Rating Risk of Cardiac Events after RSV in Older Adults

Risk of a cardiac event was higher in older patients hospitalized for respiratory syncytial virus (RSV) infection than has been reported for influenza.

The risk of a cardiac event, including heart failure or acute coronary syndrome, was found to be higher in older adults hospitalized for respiratory syncytial virus (RSV) infection than the reported risk with influenza, in a recent literature review and meta-analysis.1

"While the cardiac impacts of other respiratory viral pathogens, such as influenza, are well described, the connection between RSV and acute or subacute cardiac disease is less recognized," point out lead author Jehidys Motiel, PhD, P95 Clinical and Epidemiology Services, Leuven, Belgium, and colleagues.

"Understanding the relationship between RSV disease and cardiac events is crucial for a comprehensive assessment of the burden of RSV disease in adult and for determining the potential clinical and economic benefits of RSV vaccination for this population," they assert.

Montiel and colleagues suggest several mechanisms which might underlie adverse cardiovascular sequelae from RSV infection, particularly if associated with pre-existing disease, including chronic inflammation, disruption of endothelial function, hypercoagulability and immune dysregulation.

The review and meta-analysis was funded by Pfizer, which manufactures one of 3 RSV vaccines approved for older adults and those with increased risk factors. Twenty-eight studies met inclusion criteria, with the analysis focusing on 25 which assessed patients hospitalized for RSV. Each of the studies reported absolute risk of cardiac events, and 16 provided either the relative risk, or sufficient data to calculate risk relative to other infections.The studies were conducted in several countries, with participants ranging in age from 64.1 to 79.5 years and with 49.9 to 67.5% females.

What You Need to Know

Nearly one in five older adults hospitalized with RSV experienced a cardiac event, with heart failure being the most common outcome, particularly among those with pre-existing cardiovascular disease.

While influenza is a well-recognized trigger for cardiac events, this meta-analysis found a significantly higher relative risk of any cardiac event and heart failure after RSV infection compared with influenza.

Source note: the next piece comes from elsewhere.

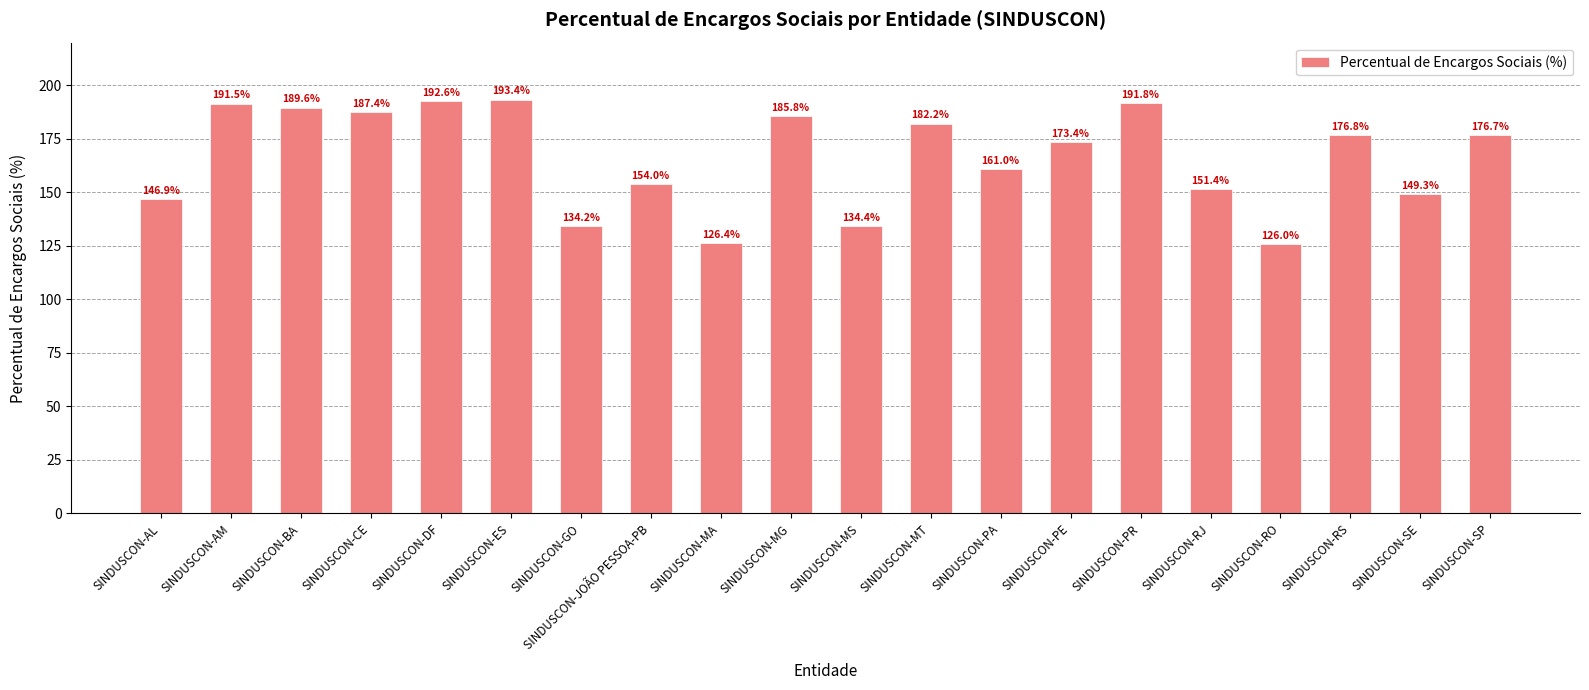

Count the number of data series in this chart.

1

Recognizing RSV as a contributor to serious cardiovascular complications highlights its broader disease burden and underscores the potential clinical and economic value of RSV vaccination in older and high-risk populations.

The investigators found a "substantial" absolute risk of any cardiac event following RSV infection among older, hospitalized patients, estimated at 19.2% (95% CI 15.1-24.2). They noted that in this, and other measures, there was considerable variability across studies.They attributed the range of estimates to the different outcomes within this broad category, and to differences in sample size (from 19 to 6,428 subjects).

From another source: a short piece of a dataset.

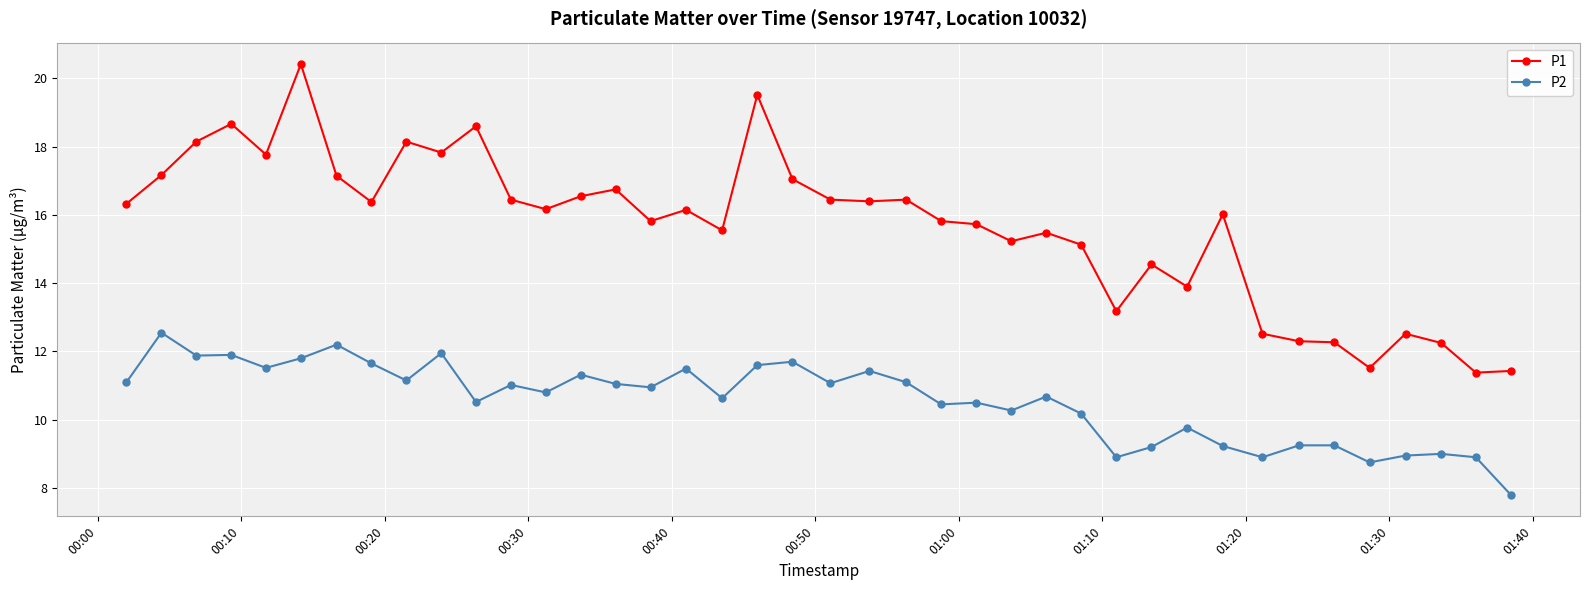

List the series in order of their peak value, lowest first.

P2, P1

Heart failure was the most reported cardiac event following RSV infection, with an estimated absolute risk of 15.7% (14.8-16.5). Motiel and colleagues found data suggesting that the risk was higher for patients with pre-existing disease, ranging from 23.4 to 66.7%. Of 2 studies assessing acute coronary syndrome (ACS), the larger (n=3,564) estimated risk at 5.4% (3.1-9.5); while the other, which stratified results for sample sizes ranging from 2 to 47 participants, did not find increased risk for ACS.

The investigators note that their calculation of risk for ACS in patients with RSV infection relative to influenza did not reach statistical significance (RR 1.2, 0.9-1.5), but that the elevated RR point estimate suggests a possible increased risk. They did find greater risk of any cardiac event following RSV than influenza (relative risk [RR] 1.2, 1.1-1.4), as well as for heart failure (RR 1.3, 1.1-1.6).

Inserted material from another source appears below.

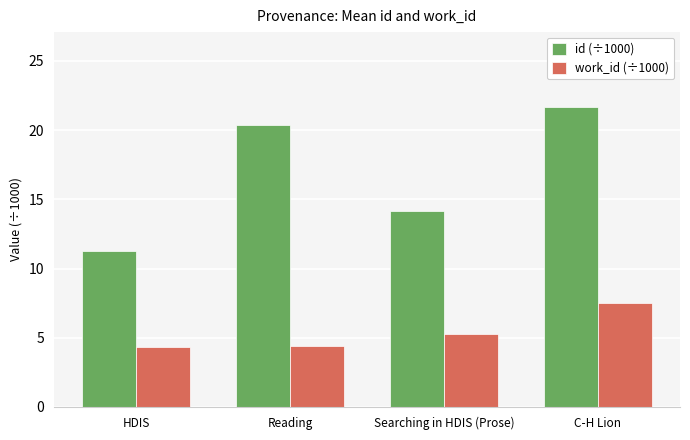

At which category is the sum across all series the highest?

C-H Lion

"Although relative risk estimates were not adjusted for differences in baseline risk, the risk of cardiac events after RSV appears comparable to the risk after influenza and possibly higher," the investigators observe."Given that influenza is a well-known risk factor for cardiac conditions, this result suggests comparable morbidity for the two pathogens."

Reference
1. Montiel J, Williams E, Robles-Rodríguez WG, et al. The risk of cardiac disease events after respiratory syncytial virus disease: a systematic literature review and meta-analysis. Eur Respir Rev. 2026; 35:250160. doi:10.1183/16000617.0160-2025.